I have an elected official rolodex at my disposal? I have a vote towards the utilization of 10 figure annual budget to address these issues that create a better life and more opportunity for ALL London residents?
The idea excites me to no end. I'm energetic, stubborn, and unflinchingly optimistic.
When we create a safe, clean, welcoming, and affordable life for all, we will generate opportunities to connect and be active and engaged with our community.
When we support local, travel safely and cleanly, and ensure that there are jobs and an environment for our future, everyone feels like they matter and they have a place and that they contribute and are heard. I am tired of feeling like I'm ignored at City Hall, and hearing others frustrated with being ignored too. I recognize my privilege and can't even fathom how others who don't match my gender or skin colour or have my stature or voice or confidence feel. I plan on running a clean campaign focused on myself as a candidate and the job I want to do, and not pointing fingers at my opponent(s).
I believe in democracy and the right to choose for its people. As I mentioned, I hate the political urge to elevate one's profile at the expense of knocking down others.
But I will take a brief "T" as my kids would say, and for the sake of transparency share that my current councillor recently told me that he "avoids engaging with (me) on purpose", which is the very job that I voted for him to do and that he is paid to do.
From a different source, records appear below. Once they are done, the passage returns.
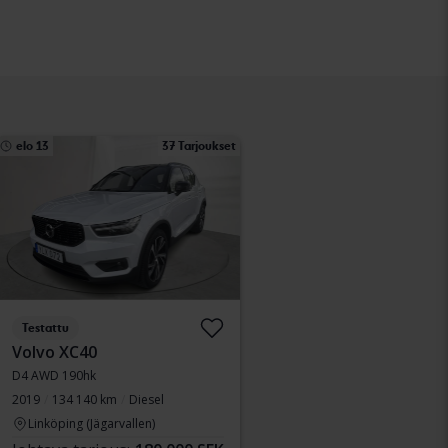
elo 13
37 Tarjoukset
Testattu
Volvo XC40
D4 AWD 190hk
2019
134 140 km
Diesel
Linköping (Jägarvallen)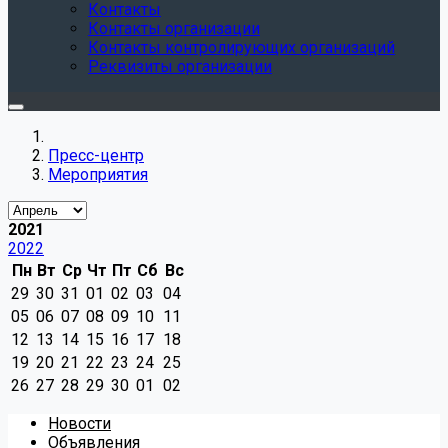
Контакты
Контакты организации
Контакты контролирующих организаций
Реквизиты организации
Пресс-центр
Мероприятия
2021
2022
Пн
Вт
Ср
Чт
Пт
Сб
Вс
29
30
31
01
02
03
04
05
06
07
08
09
10
11
12
13
14
15
16
17
18
19
20
21
22
23
24
25
26
27
28
29
30
01
02
Новости
Объявления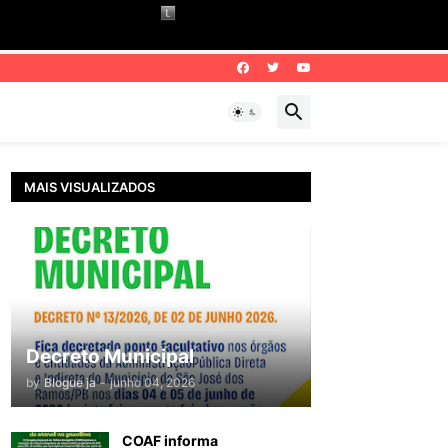
MAIS VISUALIZADOS
Decreto Municipal
by
Blogue ja
-
junho 04, 2026
COAF informa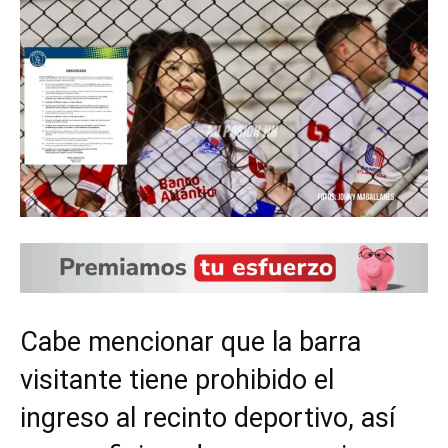
Cabe mencionar que la barra
visitante tiene prohibido el
ingreso al recinto deportivo, así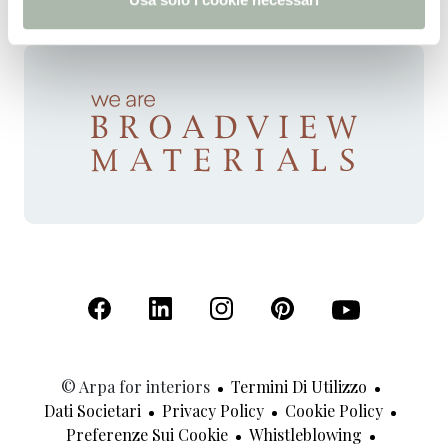
(Apre in una nuova scheda)
(Apre in una nuova scheda)
(Apre in una nuova scheda)
(Apre in una nuova sche
(Apre in una nu
© Arpa for interiors
Termini Di Utilizzo
Dati Societari
Privacy Policy
Cookie Policy
Preferenze Sui Cookie
Whistleblowing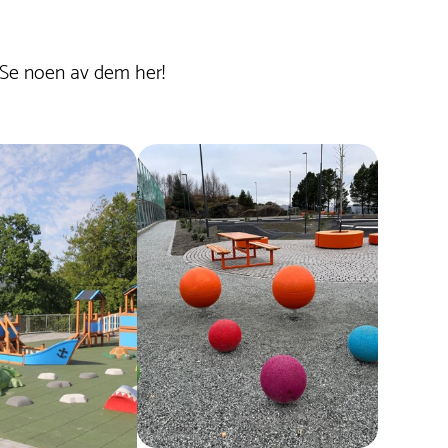
 Se noen av dem her!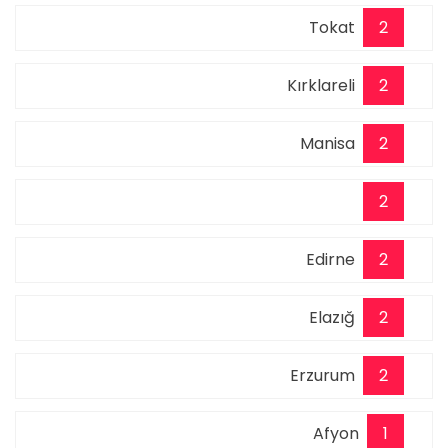
Tokat
2
Kırklareli
2
Manisa
2
2
Edirne
2
Elazığ
2
Erzurum
2
Afyon
1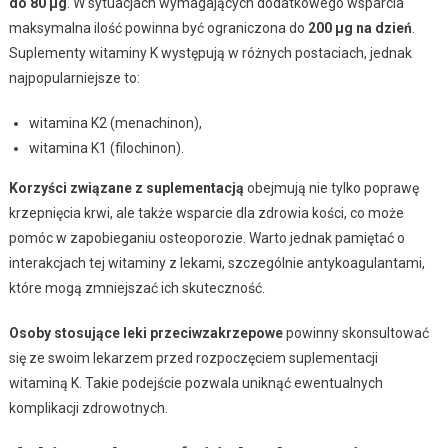
do 80 μg
. W sytuacjach wymagających dodatkowego wsparcia
maksymalna ilość powinna być ograniczona do
200 μg na dzień
.
Suplementy witaminy K występują w różnych postaciach, jednak
najpopularniejsze to:
witamina K2 (menachinon),
witamina K1 (filochinon).
Korzyści związane z suplementacją
obejmują nie tylko poprawę
krzepnięcia krwi, ale także wsparcie dla zdrowia kości, co może
pomóc w zapobieganiu osteoporozie. Warto jednak pamiętać o
interakcjach tej witaminy z lekami, szczególnie antykoagulantami,
które mogą zmniejszać ich skuteczność.
Osoby stosujące leki przeciwzakrzepowe
powinny skonsultować
się ze swoim lekarzem przed rozpoczęciem suplementacji
witaminą K. Takie podejście pozwala uniknąć ewentualnych
komplikacji zdrowotnych.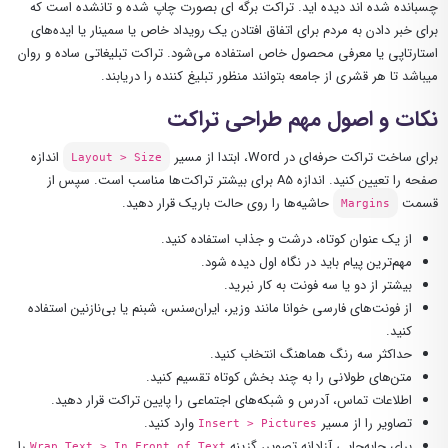
چسبانده شده اند دیده اید. تراکت برگه‌ ای بصورت چاپ شده و تانشده است که
برای خبر دادن به مردم برای اتفاق افتادن یک رویداد خاص یا سمینار یا ایده‌های
استارتاپی یا معرفی محصول خاص استفاده می‌شود. تراکت تبلیغاتی ساده و روان
میباشد تا هر قشری از جامعه بتوانند منظور تبلیغ کننده را دریابند.
نکات و اصول مهم طراحی تراکت
برای ساخت تراکت حرفه‌ای در Word، ابتدا از مسیر
اندازه
Layout > Size
صفحه را تعیین کنید. اندازه A5 برای بیشتر تراکت‌ها مناسب است. سپس از
قسمت
حاشیه‌ها را روی حالت باریک قرار دهید.
Margins
از یک عنوان کوتاه، درشت و جذاب استفاده کنید.
مهم‌ترین پیام باید در نگاه اول دیده شود.
بیشتر از دو یا سه فونت به کار نبرید.
از فونت‌های فارسی خوانا مانند وزیر، ایران‌سنس، شبنم یا بی‌نازنین استفاده
کنید.
حداکثر سه رنگ هماهنگ انتخاب کنید.
متن‌های طولانی را به چند بخش کوتاه تقسیم کنید.
اطلاعات تماس، آدرس و شبکه‌های اجتماعی را پایین تراکت قرار دهید.
تصاویر را از مسیر
وارد کنید.
Insert > Pictures
برای جابه‌جایی آزادانه تصویر، گزینه
را
Wrap Text > In Front of Text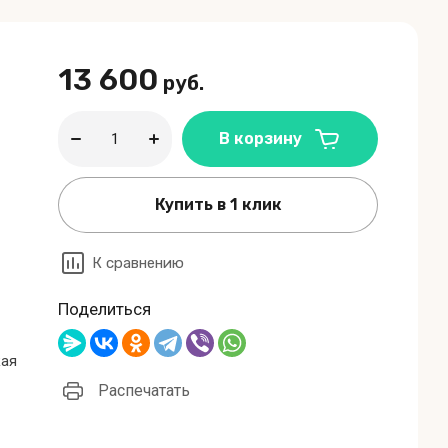
13 600
руб.
В корзину
Купить в 1 клик
К сравнению
Поделиться
кая
Распечатать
That's an unacceptable way to hold public office.
That public declaration on twitter lit a fire under me to spin an idea into a plan, and I'm here to ensure that doesn't happen again to anyone else.
I'm here to do politics differently. For that kid at the top of my blog post, her brother, her sister, and my community as a whole. I currently get along well with and work well with a number of City Councillors, and I will carry that spirit of collaboration and positive change over to the 2022 council, whether I have a seat at the horseshoe or not.
A sincere desire to help and to create positive change
Ward 11 and the City of London deserve it. I've done it for over a decade as an unpaid volunteer. And I'm asking for your support to do it as an elected official. Because it's why I'm running. It's who I am.